日本地球惑星科学連合2025年大会

講演情報

[E] 口頭発表

セッション記号 M (領域外・複数領域) » M-IS ジョイント

[M-IS03] Wetland ecosystems under pressure, impacts on the environment and social activities

2025年5月28日(水) 09:00 〜 10:30 105 (幕張メッセ国際会議場)

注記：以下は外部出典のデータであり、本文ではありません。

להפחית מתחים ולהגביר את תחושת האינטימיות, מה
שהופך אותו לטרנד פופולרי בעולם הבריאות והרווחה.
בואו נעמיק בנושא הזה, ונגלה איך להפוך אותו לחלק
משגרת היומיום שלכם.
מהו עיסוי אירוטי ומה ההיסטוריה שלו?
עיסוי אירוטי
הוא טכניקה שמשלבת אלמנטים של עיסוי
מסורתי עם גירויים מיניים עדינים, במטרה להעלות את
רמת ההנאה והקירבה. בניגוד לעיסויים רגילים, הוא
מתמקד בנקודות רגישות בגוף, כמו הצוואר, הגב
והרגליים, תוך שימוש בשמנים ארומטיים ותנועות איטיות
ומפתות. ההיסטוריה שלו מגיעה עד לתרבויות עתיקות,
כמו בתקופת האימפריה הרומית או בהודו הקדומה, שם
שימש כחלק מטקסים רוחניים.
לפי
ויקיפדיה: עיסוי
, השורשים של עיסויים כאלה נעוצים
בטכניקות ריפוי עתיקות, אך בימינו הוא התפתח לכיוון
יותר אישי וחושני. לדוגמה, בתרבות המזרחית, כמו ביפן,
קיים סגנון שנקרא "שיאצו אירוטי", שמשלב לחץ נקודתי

コンビーナ:Payandi-Rolland Dahedrey(Tokyo Metropolitan University)、川東 正幸(東京都立大学)、Myangan Orgilbold Myangan、座長:川東 正幸(東京都立大学)、Orgilbold Myangan MyanganDahedrey Payandi-Rolland(Tokyo Metropolitan University)


10:00 〜 10:15

[MIS03-05] Lake and drained lake basin system in central Yakutia of Eastern Siberia

*飯島 慈裕1阿部 隆博2齋藤 仁3、朴 昊澤4檜山 哲哉3 (1.東京都立大学都市環境学部地理環境学科、2.三重大学大学院生物資源学研究科、3.名古屋大、4.海洋研究開発機構)

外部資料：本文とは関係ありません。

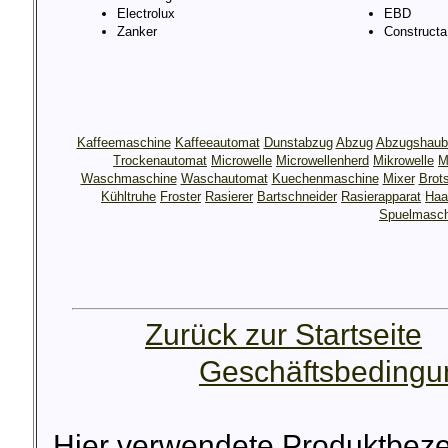
Electrolux
EBD
Zanker
Constructa
Kaffeemaschine
Kaffeeautomat
Dunstabzug
Abzug
Abzugshaub
Trockenautomat
Microwelle
Microwellenherd
Mikrowelle
M
Waschmaschine
Waschautomat
Kuechenmaschine
Mixer
Brot
Kühltruhe
Froster
Rasierer
Bartschneider
Rasierapparat
Haa
Spuelmasch
Zurück zur Startseite
Geschäftsbeding
Hier verwendete Produktbez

キーワード:永久凍土、サーモカルスト、水文変化、流路化

北極圏の永久凍土帯では、気候変動に伴う地表付近の永久凍土層の融解による地形沈降現象(サーモカルスト)が顕著に現れている。近年、この地形変化が、ツンドラにおいてサーモカルストの多角形(ポリゴン)の微地形の谷に沿って水路網を発達させ、水文学的プロセスを大きく変化させる可能性が指摘されている。また、沈降が進んだ凹地内には湿地や小湖沼が形成される(サーモカルスト湖)。この水域が水平方向に成長していくと、お互いに近接した湖同士が側方侵食によって崩壊・結合し、最終的には谷となって排水される。これらの湖沼化、水路化、排水にいたる過程は、永久凍土帯の水資源、生態系に大きな変化をもたらすものとして、「Lake and drained lake basin system」 として近年注目されている。本研究は、この流路化プロセスが生じようとしている永久凍土地域の事例として、東シベリアのレナ川中流域での地形解析を行った。
サーモカルスト湖が密集する地域において、可視画像からは、直径100m以下の小さい水域が形成されているが、側方侵食による湖の結合は現状では小規模に留まっていた。一方、地形解析からは、凹地形が数珠状にならび、谷が流路状に結合しうる関係で発達している様子が確認された。可視画像のみでは水域の繋がる方向や将来の流路方向は判別できないため、地形解析を組合わせることで、将来の流路の方向が推定可能となることが示唆される。
2000年以降、東シベリアでは気候変化影響が顕著になり、多くの場所でサーモカルスト湖が成長・拡大している。すなわち現在は地表面に水域が拡大するフェーズといえる。今後、融解の進行でサーモカルスト湖がさらに拡大し、結合と流路化が進展すると、この地域でも流出と乾燥化を引き起こすと予想される。これは生態学的・水文学的プロセスの不可逆的な進化と関連する可能性が高いため、時空間変動の評価が必要である。